*Fragmento del texto*:
* * *
Y ocurre que el fenómeno secundario o adicional derivado de la película El fabuloso mundo de Amélie es que todos los que, después de verla, viajamos a París, no pudimos ni quisimos resistir la tentación de visitar los lugares donde transcurre su acción.

Tomamos el metro hasta la estación Blanche, entre Pigalle y Clichy, y salimos justo frente a la entrada a la rue Lepic, que es de las se empinan hasta la colina de Montmartre; y una vez caminando por la calle Lepic descubrimos a la izquierda la Brassería de los dos Molinos, donde Amélie se desempeña como camarera, y un poco más arriba, en la acera opuesta, la carnicería donde se expende carne equina, con su muestra que es la cabeza de un caballo a la cual le falta la oreja derecha, y algo más arriba, luego de torcer a la derecha y seguir subiendo a la izquierda por una callecita de cuyo nombre no logro acordarme, la suntuosa tienda de hortalizas, frutas y legumbres que ocupa toda una esquina y es uno de los lugares clave de la película, a escasos metros de la place de Tertre, donde los turistas se arremolinan alrededor de los pintores callejeros, y algunos hasta se dejan caricaturizar por ellos e incluso les pagan de buena gana por la caricatura, una subespecie de masoquismo a la que nunca fui proclive.

Cuatro veces he estado en París desde que vi El fabuloso mundo de Amélie, y de las cuatro he peregrinado tres a ese mundo. La última fue el 10.1.2008, con Rocio Arias Hofman y Andrés Hoyos, y así quedó reflejado en mi diario: «Pasamos a dejarle correo de El Malpensante a Jean-Claude Carrière, que está ausente de París, y de su casa estamos a un tiro de piedra de la Place Blanche, así pues una ocasión que ni pintiparada para hacer el recorrido de la película La fabulosa vida de Amélie. Y allá vamos, rue Lepic arriba, a la brasería Los Dos Molinos, donde entramos a tomar café para descubrir lo que debe saber todo turista desprevenido: que el café de esa brasería no es de la mejor calidad (para decirlo caritativamente), y que además el espacio interior del local ya no es el de la peli, se descangayó al desaparecer el mostrador y los estantes del Tabac. Sic transit!»

De todos modos, e incluyendo la inevitable cuota de desilusiones, es así como uno va juntando escenarios del imaginario universal.
* * *
*Datos de entrada*:
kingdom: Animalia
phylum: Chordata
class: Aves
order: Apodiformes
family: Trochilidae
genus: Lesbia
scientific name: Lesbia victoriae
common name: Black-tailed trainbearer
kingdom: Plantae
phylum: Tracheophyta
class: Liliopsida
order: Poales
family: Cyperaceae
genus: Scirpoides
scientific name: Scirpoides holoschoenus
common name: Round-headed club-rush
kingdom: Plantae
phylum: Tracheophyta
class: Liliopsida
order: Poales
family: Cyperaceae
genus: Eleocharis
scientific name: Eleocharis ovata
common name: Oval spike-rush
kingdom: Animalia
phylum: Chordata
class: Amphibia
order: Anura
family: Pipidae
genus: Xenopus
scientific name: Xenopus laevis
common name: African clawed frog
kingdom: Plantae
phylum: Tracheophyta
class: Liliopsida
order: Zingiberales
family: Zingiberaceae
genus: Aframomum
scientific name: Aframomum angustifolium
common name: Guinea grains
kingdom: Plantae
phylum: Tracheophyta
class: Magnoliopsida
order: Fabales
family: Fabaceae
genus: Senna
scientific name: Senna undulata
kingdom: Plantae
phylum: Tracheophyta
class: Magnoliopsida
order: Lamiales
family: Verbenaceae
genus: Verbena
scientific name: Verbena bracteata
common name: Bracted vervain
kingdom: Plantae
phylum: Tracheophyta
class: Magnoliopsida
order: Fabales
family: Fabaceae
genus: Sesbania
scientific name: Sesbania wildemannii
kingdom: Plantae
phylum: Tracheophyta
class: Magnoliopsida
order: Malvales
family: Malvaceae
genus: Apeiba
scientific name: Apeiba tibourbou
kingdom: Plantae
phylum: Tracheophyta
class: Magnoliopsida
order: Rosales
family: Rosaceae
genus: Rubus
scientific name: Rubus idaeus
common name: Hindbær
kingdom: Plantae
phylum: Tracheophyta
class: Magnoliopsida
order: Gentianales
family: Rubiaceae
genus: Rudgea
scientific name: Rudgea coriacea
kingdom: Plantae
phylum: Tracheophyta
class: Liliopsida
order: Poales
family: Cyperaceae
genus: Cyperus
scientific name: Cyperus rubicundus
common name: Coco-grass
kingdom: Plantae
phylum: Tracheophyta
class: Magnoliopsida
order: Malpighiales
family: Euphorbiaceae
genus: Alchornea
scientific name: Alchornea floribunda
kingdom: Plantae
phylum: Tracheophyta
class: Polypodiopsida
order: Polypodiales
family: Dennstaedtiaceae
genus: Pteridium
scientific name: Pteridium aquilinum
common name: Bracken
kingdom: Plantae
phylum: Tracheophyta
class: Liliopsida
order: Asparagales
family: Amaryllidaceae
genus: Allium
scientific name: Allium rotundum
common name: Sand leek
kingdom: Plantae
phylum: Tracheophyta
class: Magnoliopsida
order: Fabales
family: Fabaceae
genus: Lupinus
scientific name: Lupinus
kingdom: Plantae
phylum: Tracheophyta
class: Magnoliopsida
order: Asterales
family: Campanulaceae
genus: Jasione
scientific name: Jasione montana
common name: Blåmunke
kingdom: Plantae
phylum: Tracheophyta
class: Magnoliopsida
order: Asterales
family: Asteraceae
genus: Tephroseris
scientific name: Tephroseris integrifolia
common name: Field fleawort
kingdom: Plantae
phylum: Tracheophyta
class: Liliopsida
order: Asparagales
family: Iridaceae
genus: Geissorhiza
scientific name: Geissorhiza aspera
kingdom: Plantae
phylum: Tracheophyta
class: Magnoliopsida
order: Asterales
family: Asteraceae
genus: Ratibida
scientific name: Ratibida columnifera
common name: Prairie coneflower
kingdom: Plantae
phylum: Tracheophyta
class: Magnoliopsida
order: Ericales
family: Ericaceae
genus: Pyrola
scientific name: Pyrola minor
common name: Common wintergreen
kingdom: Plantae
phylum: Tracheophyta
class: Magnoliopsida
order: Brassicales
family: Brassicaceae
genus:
* * *
*Tarea por realizar*: En el texto sobre los escenarios de Amélie, ¿en qué estación de metro salen frente a la entrada de la rue Lepic? Estas líneas provienen de otra fuente.

*Resultado*: En la estación Blanche, entre Pigalle y Clichy.